My new brain road map has helped me to create a customized toolbox of techniques for clearing my mind of unwanted stress. In previous blogs I have mentioned how tapping, and music can provide great stress relief. Simple changes in routine can also make a big difference. I now place my keys in the same container located in the same place every day when entering the house (almost everyday – I have “routine & structure issues”). That simple intervention has saved a lot of time and stress.

Below is a quick summary of Amen’s Five Different Brain systems.

Amen Brain System Quick Reference

Pre-frontal cortex - "The Supervisor" - guides focus, decision making, and planning. When under-active it can create a state of being restless, inattentive, easily distracted, terribly disorganized, and impulsive.
Self-help: create mental action step templates to create focus and to stay on track.
Better yet - listen to bio-lateral music to create focus when dealing with boring and tedious detail work (see previous blog).

Cingulate System - "The Gear Shifter" - helps in shifting between thoughts and behavior. When the CS is overactive it results in excessive worry, rigidity and over-focused anxiety.
Self Help: use distraction to derail rigidity and oppositional behavior.
Better yet - use the “Serenity Prayer” to acknowledge what you can and cannot control.

Deep Limbic System - "The Bonding Mechanism" - impacts bonding, motivation and mood control. Limbic hyperactivity has many of the symptoms of mild depression, including negativity, sadness, feelings of hopelessness, and an overabundance of automatic negative thoughts.
Self Help: identify automatic negative thoughts and talk back to them (Stop It!).
Better yet - go exercise and change your brain chemistry and mood.

Basil Ganglia - "The Idle Regulator" - impacts motor control and idle speed. When the BG is over active it increases anxiety, fear, panic and avoidance of conflict. When under-active it impacts fine motor control and the ability to concentrate and focus.
Self Help: try different relaxation exercises and meditation.
Better yet - get a copy of “Total Relaxation” by Kelly Howell and feel the rapid relaxing effects of alpha brain wave music.

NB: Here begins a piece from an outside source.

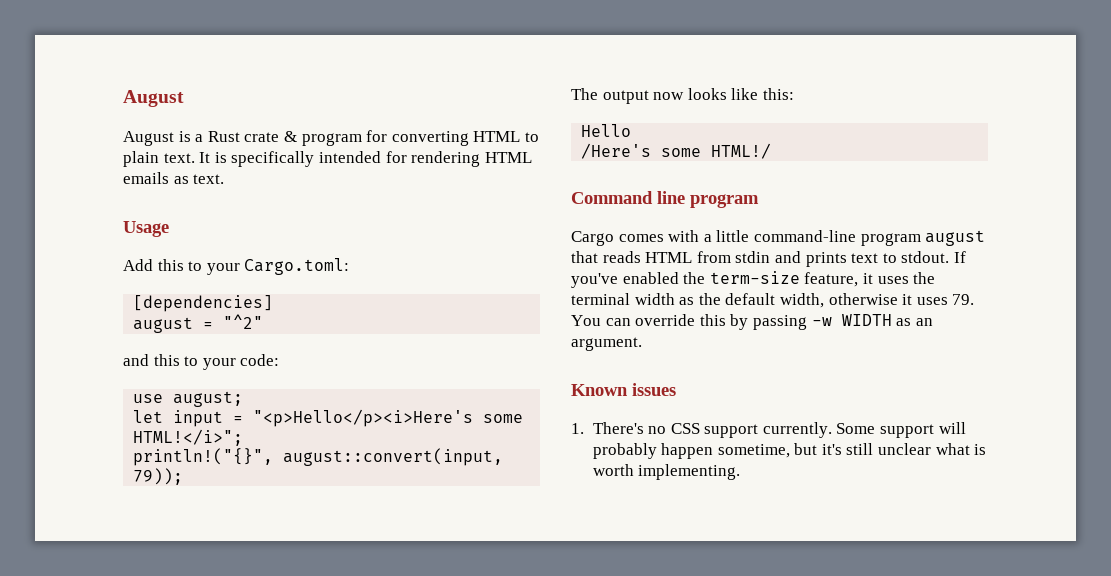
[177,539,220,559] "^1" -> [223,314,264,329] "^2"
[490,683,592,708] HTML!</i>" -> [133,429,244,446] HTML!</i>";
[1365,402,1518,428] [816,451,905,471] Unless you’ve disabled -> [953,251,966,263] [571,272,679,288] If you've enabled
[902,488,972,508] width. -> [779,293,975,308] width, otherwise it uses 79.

Temporal Lobe - "The Inner Peace Regulator" - governs learning, memory, language and temper control. When the TL is out of balance, it can result in a struggle with memory, temper, irritability, and anxiety.
Self Help: moving, dancing and chanting are great ways to balance the temporal lobe.
Better yet - use the toning technique singing the some of the vowels sounds like “Ah,” “ou,” “ee” and “ay.” “Ee” and “Ay” help to release pain and anger (yes, this has been researched).

In my therapy practice, I give an “Amen Brain System Survey” to help folk map out their unique issues and strengths. For more information about Amen’s work, check out his website at http://www.amenclinics.com/

Sometimes medication is needed through a period of time to create balance when self-help behaviors are not enough. There is no shame in admitting the need for assistance in creating a more balanced brain and fulfilling life.